**BRANO SCELTO:**
================================

Alla presenza di molti studenti, laici e presbiteri, il direttore dell’Istep, don Mimmo Caruso, ha introdotto la cerimonia di inaugurazione spiegando i motivi per cui è stato scelto un tema come quello della lettura teologica della storia. «Inquadrare il cammino della storia anche con categorie teologiche consente di disegnare, tratteggiare, anche se in modo sommario, lo sviluppo degli avvenimenti storici in modo da farci comprendere meglio la situazione presente e darci qualche arma in più per affrontare con profitto la sfida della nuova evangelizzazione», ha affermato don Caruso, soffermandosi sull’azione di Dio nella storia, «protagonista assoluto delle vicende storiche dell’uomo», e citando il celebre abate benedettino dell’Ottocento, don Prosper Guéranger, il quale apriva il suo libretto intitolato “Il senso cristiano della storia”, con queste parole: «Come per il cristiano non esiste una filosofia a sé stante, così non esiste per lui neppure una storia puramente umana. L’uomo è stato chiamato da Dio a un destino soprannaturale. Questo è il suo fine. La storia dell’umanità deve offrirne testimonianza».

================================

**DATI ARCHIVIATI:**

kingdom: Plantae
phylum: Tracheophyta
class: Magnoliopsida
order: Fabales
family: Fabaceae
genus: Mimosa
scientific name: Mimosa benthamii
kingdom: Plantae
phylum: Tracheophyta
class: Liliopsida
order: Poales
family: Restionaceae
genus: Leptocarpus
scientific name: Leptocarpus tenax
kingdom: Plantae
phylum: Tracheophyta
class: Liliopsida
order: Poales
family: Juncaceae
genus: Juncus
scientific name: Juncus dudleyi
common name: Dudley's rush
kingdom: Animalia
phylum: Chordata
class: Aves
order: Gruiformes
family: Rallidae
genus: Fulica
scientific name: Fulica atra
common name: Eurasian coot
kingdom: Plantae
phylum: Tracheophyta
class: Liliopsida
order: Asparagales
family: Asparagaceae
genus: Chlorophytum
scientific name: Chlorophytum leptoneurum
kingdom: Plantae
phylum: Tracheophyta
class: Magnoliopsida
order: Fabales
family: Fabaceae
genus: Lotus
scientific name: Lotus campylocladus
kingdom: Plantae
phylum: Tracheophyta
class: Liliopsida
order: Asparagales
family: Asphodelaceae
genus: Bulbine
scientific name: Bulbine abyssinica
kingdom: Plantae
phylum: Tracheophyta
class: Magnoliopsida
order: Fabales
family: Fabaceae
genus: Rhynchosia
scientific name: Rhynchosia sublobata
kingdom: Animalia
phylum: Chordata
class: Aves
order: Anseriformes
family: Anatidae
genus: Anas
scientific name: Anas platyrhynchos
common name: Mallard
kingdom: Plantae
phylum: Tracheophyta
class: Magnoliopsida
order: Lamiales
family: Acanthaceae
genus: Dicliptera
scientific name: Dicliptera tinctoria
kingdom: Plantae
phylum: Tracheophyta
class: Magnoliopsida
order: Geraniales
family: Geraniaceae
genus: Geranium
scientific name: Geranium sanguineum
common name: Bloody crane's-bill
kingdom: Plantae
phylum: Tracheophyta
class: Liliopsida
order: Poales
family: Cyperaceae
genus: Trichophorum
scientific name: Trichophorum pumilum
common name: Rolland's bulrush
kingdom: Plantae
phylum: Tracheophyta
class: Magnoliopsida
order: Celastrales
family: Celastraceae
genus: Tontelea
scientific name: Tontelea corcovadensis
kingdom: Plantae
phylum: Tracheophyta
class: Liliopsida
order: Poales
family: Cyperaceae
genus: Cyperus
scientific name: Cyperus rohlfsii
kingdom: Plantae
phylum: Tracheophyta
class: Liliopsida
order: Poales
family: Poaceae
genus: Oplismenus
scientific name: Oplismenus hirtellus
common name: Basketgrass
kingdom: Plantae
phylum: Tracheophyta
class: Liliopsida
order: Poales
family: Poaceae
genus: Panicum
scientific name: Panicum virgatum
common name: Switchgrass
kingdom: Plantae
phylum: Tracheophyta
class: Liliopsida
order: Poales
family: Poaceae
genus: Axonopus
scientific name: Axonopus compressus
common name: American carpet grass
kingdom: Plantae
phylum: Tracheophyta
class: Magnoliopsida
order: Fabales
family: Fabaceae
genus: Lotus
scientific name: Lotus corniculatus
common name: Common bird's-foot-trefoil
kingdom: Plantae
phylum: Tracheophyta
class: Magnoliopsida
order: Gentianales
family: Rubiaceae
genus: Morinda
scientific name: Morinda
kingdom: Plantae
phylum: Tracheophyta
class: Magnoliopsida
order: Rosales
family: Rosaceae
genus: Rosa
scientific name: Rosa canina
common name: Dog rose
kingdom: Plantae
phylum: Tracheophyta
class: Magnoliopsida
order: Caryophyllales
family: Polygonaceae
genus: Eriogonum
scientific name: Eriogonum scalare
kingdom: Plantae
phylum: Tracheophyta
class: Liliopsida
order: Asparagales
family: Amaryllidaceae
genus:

================================

**CONSEGNE PROPOSTE:**
[a] Elenca le categorie di persone che, secondo il brano scelto, erano presenti in gran numero alla cerimonia di inaugurazione.
[b] Secondo il brano scelto, per quale motivo don Caruso ritiene utile inquadrare il cammino della storia anche con categorie teologiche? Rispondi in una o due frasi.

**SOLUZIONI DEGLI ESERCIZI:**
[a] Studenti, laici e presbiteri.

[b] Perché così si può tratteggiare, sia pure in modo sommario, lo sviluppo degli avvenimenti storici. Questo aiuta a comprendere meglio la situazione presente e offre qualche arma in più per affrontare con profitto la sfida della nuova evangelizzazione.